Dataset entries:
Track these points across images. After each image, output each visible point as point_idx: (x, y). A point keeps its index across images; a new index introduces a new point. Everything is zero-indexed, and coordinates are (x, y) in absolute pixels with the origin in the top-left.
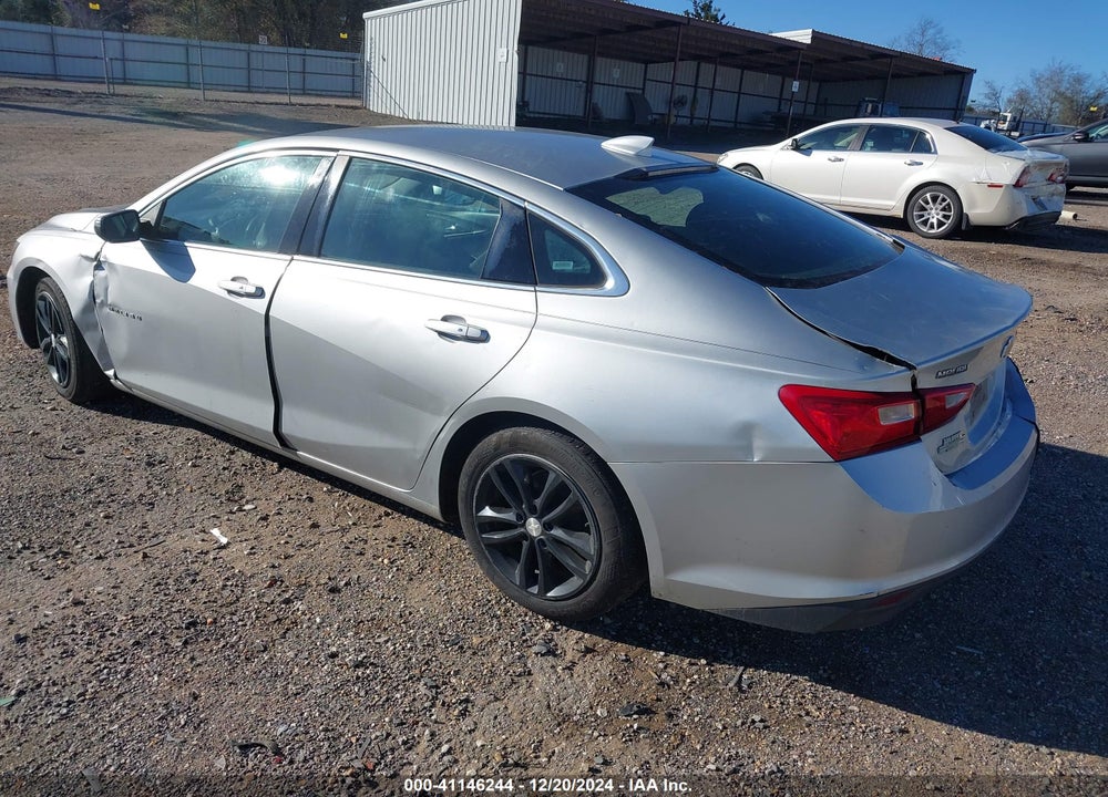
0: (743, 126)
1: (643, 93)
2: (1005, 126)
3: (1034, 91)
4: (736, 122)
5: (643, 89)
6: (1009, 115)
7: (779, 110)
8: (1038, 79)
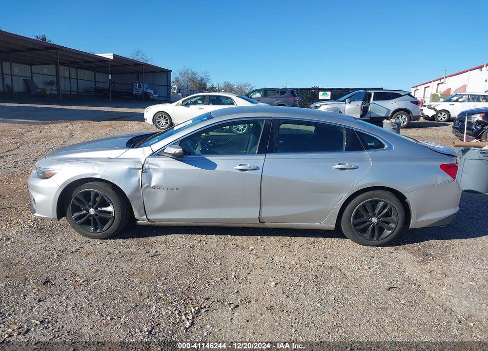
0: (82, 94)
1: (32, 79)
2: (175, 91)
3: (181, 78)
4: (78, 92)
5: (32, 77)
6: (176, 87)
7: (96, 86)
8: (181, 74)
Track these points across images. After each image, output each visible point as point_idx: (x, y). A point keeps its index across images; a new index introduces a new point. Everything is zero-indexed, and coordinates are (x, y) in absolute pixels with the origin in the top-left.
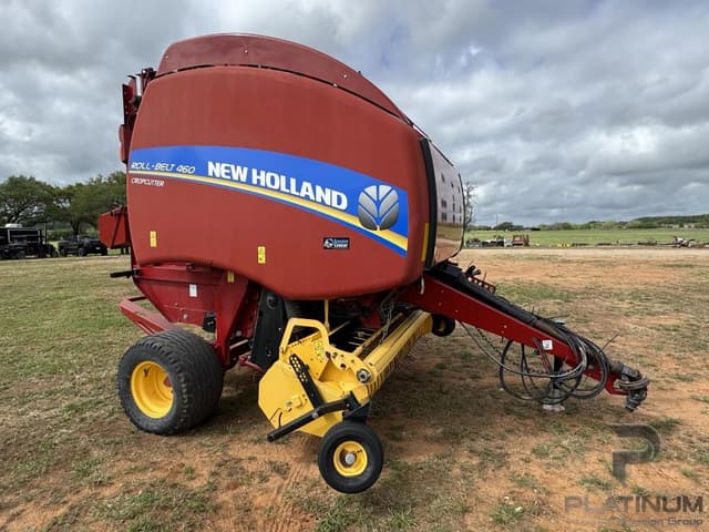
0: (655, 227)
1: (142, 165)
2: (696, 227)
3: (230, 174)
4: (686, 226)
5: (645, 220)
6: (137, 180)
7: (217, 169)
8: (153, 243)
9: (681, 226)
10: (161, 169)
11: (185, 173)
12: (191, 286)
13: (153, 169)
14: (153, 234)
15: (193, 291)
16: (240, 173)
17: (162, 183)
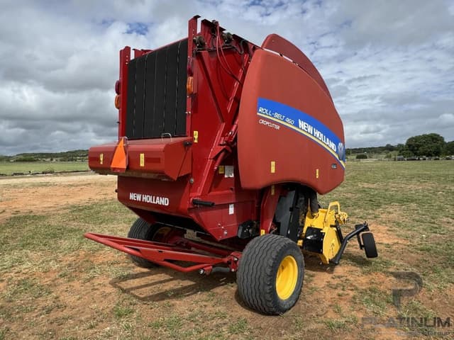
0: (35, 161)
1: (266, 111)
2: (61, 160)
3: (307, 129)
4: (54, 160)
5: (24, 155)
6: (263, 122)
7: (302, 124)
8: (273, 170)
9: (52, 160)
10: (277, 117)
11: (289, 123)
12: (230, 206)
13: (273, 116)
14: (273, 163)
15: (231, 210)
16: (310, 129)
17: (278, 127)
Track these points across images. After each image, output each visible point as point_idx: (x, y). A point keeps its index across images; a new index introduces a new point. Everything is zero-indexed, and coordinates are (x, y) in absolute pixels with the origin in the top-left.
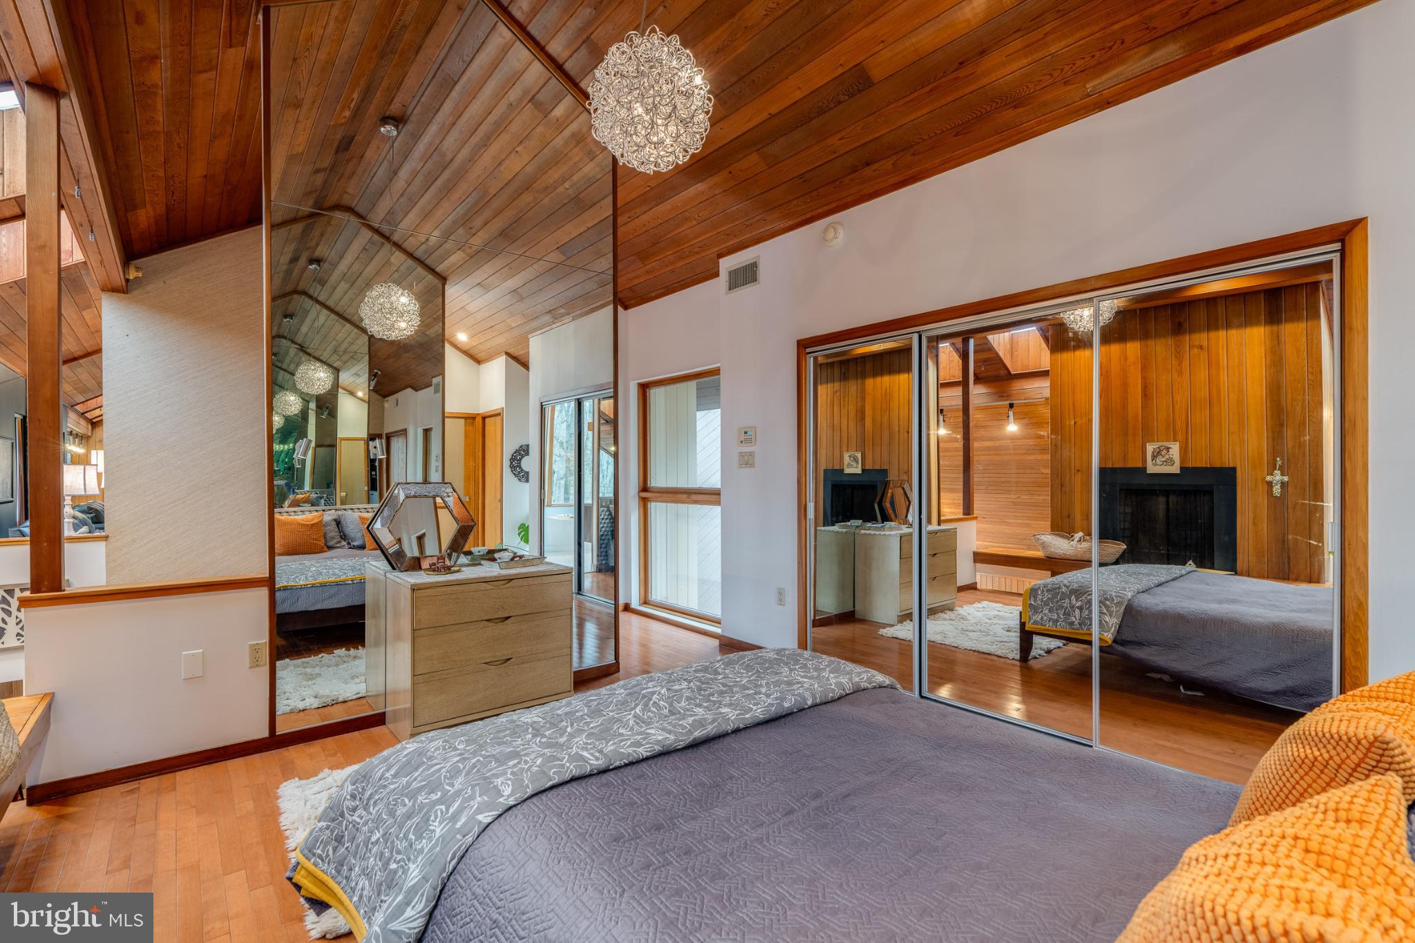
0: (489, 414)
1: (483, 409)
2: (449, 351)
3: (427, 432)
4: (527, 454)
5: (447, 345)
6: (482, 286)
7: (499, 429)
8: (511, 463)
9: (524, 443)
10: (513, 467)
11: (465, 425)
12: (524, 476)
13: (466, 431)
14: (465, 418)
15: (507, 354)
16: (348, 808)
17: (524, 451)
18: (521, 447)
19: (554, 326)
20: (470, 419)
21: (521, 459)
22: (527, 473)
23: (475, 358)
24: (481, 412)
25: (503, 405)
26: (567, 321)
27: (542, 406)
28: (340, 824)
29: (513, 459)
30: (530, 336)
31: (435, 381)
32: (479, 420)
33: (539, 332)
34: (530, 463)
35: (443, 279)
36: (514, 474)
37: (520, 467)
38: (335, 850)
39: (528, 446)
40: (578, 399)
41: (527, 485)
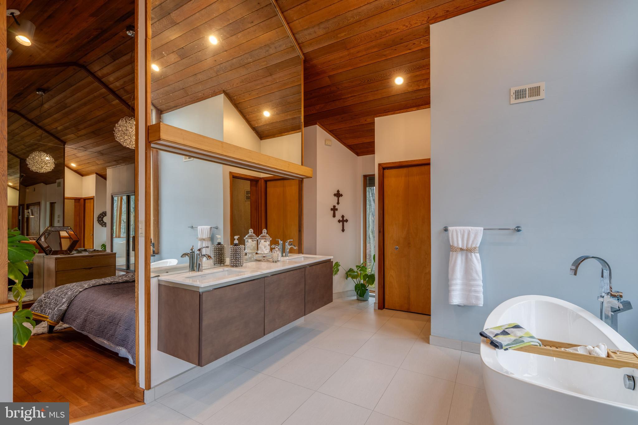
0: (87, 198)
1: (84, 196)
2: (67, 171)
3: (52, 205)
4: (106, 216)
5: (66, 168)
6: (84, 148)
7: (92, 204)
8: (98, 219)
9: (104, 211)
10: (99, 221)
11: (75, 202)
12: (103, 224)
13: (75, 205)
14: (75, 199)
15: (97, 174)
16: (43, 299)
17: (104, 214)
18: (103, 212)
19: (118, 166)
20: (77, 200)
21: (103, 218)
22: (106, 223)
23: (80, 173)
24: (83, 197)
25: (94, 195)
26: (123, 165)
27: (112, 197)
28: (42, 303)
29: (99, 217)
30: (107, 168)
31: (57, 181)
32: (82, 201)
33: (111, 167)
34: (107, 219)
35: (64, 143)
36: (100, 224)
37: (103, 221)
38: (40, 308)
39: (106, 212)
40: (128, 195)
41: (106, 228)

▶ Problem to work on
Could you reproduce the records above exactly, leaving out every picture?

▶ Answer below
Track these points across images. After each image, output each visible point as point_idx: (x, y). A point keeps its index across images; a new index introduces a new point. Everything is zero-indexed, and coordinates are (x, y) in absolute pixels with the origin in the top-left.
0: (743, 126)
1: (643, 93)
2: (1005, 126)
3: (1034, 91)
4: (736, 122)
5: (643, 89)
6: (1009, 115)
7: (779, 110)
8: (1038, 79)
0: (82, 94)
1: (32, 79)
2: (175, 91)
3: (181, 78)
4: (78, 92)
5: (32, 77)
6: (176, 87)
7: (96, 86)
8: (181, 74)
Track these points across images. After each image, output each visible point as point_idx: (x, y). A point keeps its index across images; a new index introduces a new point. Everything is zero-indexed, and coordinates are (x, y) in absolute pixels with the origin in the top-left.
0: (655, 227)
1: (142, 165)
2: (696, 227)
3: (230, 174)
4: (686, 226)
5: (645, 220)
6: (137, 180)
7: (217, 169)
8: (153, 243)
9: (681, 226)
10: (161, 169)
11: (185, 173)
12: (191, 286)
13: (153, 169)
14: (153, 234)
15: (193, 291)
16: (240, 173)
17: (162, 183)
0: (35, 161)
1: (266, 111)
2: (61, 160)
3: (307, 129)
4: (54, 160)
5: (24, 155)
6: (263, 122)
7: (302, 124)
8: (273, 170)
9: (52, 160)
10: (277, 117)
11: (289, 123)
12: (230, 206)
13: (273, 116)
14: (273, 163)
15: (231, 210)
16: (310, 129)
17: (278, 127)
Track these points across images. After each image, output each visible point as point_idx: (x, y). A point keeps its index across images; a new index introduces a new point. Everything is zero-indexed, and coordinates are (x, y) in absolute pixels with the origin in the top-left.
0: (489, 414)
1: (483, 409)
2: (449, 351)
3: (427, 432)
4: (527, 454)
5: (447, 345)
6: (482, 286)
7: (499, 429)
8: (511, 463)
9: (524, 443)
10: (513, 467)
11: (465, 425)
12: (524, 476)
13: (466, 431)
14: (465, 418)
15: (507, 354)
16: (348, 808)
17: (524, 451)
18: (521, 447)
19: (554, 326)
20: (470, 419)
21: (521, 459)
22: (527, 473)
23: (475, 358)
24: (481, 412)
25: (503, 405)
26: (567, 321)
27: (542, 406)
28: (340, 824)
29: (513, 459)
30: (530, 336)
31: (435, 381)
32: (479, 420)
33: (539, 332)
34: (530, 463)
35: (443, 279)
36: (514, 474)
37: (520, 467)
38: (335, 850)
39: (528, 446)
40: (578, 399)
41: (527, 485)
0: (87, 198)
1: (84, 196)
2: (67, 171)
3: (52, 205)
4: (106, 216)
5: (66, 168)
6: (84, 148)
7: (92, 204)
8: (98, 219)
9: (104, 211)
10: (99, 221)
11: (75, 202)
12: (103, 224)
13: (75, 205)
14: (75, 199)
15: (97, 174)
16: (43, 299)
17: (104, 214)
18: (103, 212)
19: (118, 166)
20: (77, 200)
21: (103, 218)
22: (106, 223)
23: (80, 173)
24: (83, 197)
25: (94, 195)
26: (123, 165)
27: (112, 197)
28: (42, 303)
29: (99, 217)
30: (107, 168)
31: (57, 181)
32: (82, 201)
33: (111, 167)
34: (107, 219)
35: (64, 143)
36: (100, 224)
37: (103, 221)
38: (40, 308)
39: (106, 212)
40: (128, 195)
41: (106, 228)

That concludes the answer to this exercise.